Not lately, anyway. Twain is quick to mention she’s been touring most of her life. Born in Windsor, Ontario, and raised on the music of Dolly, Willie and Waylon, Twain had a childhood career singing country at local bars. She signed with Mercury Nashville in 1991 and toured in support of her 1993 self-titled debut album, an innocuous country-pop record too fluffy even by Shania standards. But since the record flopped, there wasn’t much demand for shows.
“I’ve been touring my whole life as a nobody,” she says. “With me, it’s not new to tour. It’s new not to tour. People didn’t know what I was doing before this record happened. … What I have done with this album is take a break and say, ‘Listen, I want to tour with a real roster of songs behind me that are going to support the show as opposed to the show supporting the songs.”’
Her game plan appears to be working: Last month, she took home the Grammy Award for best country album, beating out Trisha Yearwood, the Mavericks, Dwight Yoakam and John Michael Montgomery. She’s nominated for four Academy of Country Music awards, including female vocalist, single and album of the year.
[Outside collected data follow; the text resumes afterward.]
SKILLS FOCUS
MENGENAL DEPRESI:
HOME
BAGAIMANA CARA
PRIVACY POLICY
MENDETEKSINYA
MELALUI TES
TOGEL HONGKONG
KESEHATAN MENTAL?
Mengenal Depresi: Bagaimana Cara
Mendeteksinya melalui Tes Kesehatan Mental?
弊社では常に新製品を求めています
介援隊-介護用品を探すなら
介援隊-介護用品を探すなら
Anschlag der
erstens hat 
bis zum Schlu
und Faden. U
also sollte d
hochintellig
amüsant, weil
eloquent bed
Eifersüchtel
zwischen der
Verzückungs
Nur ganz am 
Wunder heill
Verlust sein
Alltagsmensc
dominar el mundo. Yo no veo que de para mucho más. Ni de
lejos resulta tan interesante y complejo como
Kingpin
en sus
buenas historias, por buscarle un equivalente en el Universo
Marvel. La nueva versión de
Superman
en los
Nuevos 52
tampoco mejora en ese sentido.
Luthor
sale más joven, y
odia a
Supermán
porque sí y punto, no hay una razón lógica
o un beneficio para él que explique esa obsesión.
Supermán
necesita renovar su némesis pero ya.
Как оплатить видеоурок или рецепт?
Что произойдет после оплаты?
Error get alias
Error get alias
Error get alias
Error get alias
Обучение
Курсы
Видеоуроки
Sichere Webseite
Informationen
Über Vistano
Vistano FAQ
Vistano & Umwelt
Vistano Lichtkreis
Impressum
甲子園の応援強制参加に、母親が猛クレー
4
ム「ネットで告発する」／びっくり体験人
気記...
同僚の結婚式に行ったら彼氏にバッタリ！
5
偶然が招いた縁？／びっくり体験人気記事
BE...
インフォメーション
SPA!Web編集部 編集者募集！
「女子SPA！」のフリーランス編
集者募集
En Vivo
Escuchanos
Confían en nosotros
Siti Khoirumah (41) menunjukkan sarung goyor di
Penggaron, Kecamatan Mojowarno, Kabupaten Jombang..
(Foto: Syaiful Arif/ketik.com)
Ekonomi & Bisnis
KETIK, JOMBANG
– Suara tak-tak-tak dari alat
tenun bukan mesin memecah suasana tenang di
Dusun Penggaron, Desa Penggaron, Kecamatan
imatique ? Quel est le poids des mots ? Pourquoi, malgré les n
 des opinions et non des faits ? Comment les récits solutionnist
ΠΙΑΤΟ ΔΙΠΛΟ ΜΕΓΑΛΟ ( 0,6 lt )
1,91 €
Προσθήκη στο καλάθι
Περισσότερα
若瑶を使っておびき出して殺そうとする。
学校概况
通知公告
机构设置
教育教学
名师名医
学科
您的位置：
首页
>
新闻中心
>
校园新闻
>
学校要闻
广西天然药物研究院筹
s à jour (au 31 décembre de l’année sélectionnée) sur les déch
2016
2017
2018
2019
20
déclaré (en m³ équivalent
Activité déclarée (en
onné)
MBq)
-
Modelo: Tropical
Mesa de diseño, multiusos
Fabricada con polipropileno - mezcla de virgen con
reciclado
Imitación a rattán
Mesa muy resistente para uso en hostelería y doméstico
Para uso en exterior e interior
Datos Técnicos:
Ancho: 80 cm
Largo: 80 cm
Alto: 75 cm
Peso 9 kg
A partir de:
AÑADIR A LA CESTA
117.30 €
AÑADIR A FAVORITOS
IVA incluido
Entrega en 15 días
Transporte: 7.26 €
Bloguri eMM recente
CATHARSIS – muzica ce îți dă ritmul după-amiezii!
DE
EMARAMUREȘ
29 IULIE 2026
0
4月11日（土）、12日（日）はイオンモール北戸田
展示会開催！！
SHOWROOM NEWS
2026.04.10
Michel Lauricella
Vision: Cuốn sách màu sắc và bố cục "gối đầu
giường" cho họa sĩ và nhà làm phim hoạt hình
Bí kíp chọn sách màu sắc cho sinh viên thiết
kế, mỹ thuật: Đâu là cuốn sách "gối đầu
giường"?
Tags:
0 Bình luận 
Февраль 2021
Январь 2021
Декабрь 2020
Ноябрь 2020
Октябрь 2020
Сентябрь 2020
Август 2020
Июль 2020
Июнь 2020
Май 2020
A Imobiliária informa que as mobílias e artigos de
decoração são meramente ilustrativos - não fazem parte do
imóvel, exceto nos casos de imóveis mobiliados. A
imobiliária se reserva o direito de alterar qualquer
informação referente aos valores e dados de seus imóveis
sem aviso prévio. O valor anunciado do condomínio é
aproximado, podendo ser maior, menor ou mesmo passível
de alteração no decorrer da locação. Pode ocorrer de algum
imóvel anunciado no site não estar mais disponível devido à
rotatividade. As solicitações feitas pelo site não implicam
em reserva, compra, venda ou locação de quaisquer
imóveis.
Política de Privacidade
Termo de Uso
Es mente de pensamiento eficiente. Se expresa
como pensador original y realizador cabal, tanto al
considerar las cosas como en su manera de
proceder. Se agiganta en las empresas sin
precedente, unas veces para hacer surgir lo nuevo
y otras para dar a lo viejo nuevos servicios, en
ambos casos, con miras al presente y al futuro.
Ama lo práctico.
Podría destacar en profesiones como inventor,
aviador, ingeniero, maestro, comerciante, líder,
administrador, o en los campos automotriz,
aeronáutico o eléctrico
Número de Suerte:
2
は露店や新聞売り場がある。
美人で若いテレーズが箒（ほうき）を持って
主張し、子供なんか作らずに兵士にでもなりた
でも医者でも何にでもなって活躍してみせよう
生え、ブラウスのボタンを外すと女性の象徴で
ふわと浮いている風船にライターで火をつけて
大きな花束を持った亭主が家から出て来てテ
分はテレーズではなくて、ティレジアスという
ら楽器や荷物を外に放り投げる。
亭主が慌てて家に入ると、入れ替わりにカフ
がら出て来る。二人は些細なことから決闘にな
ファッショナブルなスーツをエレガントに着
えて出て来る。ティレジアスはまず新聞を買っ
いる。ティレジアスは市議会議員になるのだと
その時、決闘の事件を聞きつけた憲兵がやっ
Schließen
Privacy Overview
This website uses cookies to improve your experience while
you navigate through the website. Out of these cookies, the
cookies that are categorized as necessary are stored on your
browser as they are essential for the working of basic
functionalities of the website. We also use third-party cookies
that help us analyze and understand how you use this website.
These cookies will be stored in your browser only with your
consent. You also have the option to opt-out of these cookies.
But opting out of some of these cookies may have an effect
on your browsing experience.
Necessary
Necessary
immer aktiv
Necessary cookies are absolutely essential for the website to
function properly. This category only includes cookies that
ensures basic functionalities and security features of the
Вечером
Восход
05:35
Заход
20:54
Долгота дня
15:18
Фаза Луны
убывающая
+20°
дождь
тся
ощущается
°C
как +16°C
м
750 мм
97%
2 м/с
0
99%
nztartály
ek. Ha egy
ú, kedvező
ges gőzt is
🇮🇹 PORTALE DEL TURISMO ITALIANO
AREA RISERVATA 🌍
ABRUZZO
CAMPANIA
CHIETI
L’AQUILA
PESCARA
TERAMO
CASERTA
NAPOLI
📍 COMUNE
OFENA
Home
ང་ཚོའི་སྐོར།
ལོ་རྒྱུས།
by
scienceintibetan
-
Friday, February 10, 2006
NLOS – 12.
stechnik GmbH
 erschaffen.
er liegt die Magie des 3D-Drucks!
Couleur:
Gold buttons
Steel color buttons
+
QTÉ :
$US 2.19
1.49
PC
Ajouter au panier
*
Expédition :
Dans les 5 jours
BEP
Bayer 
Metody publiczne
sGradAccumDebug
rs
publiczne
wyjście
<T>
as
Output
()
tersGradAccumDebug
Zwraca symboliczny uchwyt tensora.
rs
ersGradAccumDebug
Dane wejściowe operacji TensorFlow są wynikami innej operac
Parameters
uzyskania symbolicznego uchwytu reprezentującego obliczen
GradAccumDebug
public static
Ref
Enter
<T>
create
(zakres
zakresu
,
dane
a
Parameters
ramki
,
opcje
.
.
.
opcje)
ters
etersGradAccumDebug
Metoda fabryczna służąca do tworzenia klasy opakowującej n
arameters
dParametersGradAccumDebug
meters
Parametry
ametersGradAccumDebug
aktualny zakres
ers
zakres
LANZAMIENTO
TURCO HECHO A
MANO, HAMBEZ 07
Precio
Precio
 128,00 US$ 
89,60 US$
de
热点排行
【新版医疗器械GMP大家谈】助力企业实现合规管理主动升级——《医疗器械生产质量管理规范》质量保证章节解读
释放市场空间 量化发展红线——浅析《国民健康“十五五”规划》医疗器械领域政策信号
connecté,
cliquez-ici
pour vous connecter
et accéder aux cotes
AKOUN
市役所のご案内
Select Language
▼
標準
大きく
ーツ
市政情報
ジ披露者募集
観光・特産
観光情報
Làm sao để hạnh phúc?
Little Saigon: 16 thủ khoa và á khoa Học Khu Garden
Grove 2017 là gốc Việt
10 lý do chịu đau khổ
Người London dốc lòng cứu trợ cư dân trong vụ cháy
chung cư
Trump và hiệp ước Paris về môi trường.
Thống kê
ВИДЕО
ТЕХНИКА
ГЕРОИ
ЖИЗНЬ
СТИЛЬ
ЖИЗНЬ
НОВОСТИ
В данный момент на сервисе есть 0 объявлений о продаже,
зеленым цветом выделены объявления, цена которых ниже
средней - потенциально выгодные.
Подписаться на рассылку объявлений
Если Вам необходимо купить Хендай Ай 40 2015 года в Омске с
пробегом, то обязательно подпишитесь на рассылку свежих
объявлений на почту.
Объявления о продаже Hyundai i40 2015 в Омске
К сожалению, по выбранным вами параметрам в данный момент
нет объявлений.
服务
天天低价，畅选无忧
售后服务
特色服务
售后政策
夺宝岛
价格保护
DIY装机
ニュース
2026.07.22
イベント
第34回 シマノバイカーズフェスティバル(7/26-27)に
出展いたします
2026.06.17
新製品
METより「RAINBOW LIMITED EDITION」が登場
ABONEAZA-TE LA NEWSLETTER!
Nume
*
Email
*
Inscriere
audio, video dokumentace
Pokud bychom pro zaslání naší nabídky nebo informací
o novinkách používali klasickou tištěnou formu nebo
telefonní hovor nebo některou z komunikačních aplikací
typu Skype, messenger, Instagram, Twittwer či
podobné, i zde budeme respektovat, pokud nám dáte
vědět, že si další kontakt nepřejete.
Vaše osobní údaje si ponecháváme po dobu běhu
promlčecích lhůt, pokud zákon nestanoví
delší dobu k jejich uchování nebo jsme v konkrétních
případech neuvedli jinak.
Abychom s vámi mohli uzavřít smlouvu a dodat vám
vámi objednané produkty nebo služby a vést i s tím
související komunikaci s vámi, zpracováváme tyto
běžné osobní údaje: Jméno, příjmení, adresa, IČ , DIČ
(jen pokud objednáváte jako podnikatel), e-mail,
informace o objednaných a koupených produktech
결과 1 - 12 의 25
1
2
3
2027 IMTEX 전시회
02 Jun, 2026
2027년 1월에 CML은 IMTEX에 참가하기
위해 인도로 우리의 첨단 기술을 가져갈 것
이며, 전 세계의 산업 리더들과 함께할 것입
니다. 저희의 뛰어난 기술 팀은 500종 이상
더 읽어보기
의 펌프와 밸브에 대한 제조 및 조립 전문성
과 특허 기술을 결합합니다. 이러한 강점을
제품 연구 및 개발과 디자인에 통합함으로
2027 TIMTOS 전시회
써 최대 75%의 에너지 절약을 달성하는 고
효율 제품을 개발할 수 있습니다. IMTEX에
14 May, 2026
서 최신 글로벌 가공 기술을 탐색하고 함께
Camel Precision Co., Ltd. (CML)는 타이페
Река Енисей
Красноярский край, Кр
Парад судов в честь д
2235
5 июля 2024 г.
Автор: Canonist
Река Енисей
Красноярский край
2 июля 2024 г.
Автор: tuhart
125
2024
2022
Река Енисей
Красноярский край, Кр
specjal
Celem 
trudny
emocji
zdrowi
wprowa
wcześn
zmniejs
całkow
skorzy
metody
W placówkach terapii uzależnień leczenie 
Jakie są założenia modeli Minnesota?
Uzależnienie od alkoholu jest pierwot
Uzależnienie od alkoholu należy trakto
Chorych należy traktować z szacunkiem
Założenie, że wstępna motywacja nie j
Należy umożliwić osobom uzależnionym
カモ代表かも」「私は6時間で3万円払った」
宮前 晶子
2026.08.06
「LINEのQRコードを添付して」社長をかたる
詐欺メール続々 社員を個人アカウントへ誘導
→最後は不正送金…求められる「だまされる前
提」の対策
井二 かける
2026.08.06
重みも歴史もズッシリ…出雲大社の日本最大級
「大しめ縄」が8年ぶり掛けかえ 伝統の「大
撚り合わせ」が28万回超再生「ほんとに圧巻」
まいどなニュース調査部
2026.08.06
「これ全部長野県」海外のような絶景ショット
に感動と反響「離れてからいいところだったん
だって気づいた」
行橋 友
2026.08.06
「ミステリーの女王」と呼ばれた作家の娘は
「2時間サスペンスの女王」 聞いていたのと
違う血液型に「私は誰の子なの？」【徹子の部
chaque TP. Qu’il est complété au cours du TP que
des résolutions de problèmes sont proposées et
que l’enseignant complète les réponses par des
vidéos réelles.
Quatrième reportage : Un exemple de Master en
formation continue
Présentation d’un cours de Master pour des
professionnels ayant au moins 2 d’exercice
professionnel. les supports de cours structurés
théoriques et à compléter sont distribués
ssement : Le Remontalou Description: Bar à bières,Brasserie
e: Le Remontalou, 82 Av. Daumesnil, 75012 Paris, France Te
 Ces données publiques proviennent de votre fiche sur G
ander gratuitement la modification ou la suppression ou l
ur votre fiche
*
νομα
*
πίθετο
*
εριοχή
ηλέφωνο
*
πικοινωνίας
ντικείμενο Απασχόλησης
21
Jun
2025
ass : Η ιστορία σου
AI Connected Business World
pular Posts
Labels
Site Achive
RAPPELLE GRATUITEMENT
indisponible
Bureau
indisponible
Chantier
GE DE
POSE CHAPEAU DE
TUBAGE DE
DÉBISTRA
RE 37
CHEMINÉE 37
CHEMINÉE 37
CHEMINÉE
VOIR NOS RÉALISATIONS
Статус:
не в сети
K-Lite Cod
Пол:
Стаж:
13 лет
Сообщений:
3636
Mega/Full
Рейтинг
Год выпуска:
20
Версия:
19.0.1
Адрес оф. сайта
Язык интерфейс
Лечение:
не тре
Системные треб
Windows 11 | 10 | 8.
“I think what we are seeing is a lot of people outside of country music are buying the record,” she says. “I get a lot of fan mail now from mothers writing me saying, ‘You know, my 12-year-old daughter never used to listen to country, and now she and her friends listen to it because of you.’ I have to say a lot of that is because of the sound this record has, what Mutt brought to the album as a producer. It’s given country a whole new sound that it’s never heard before.”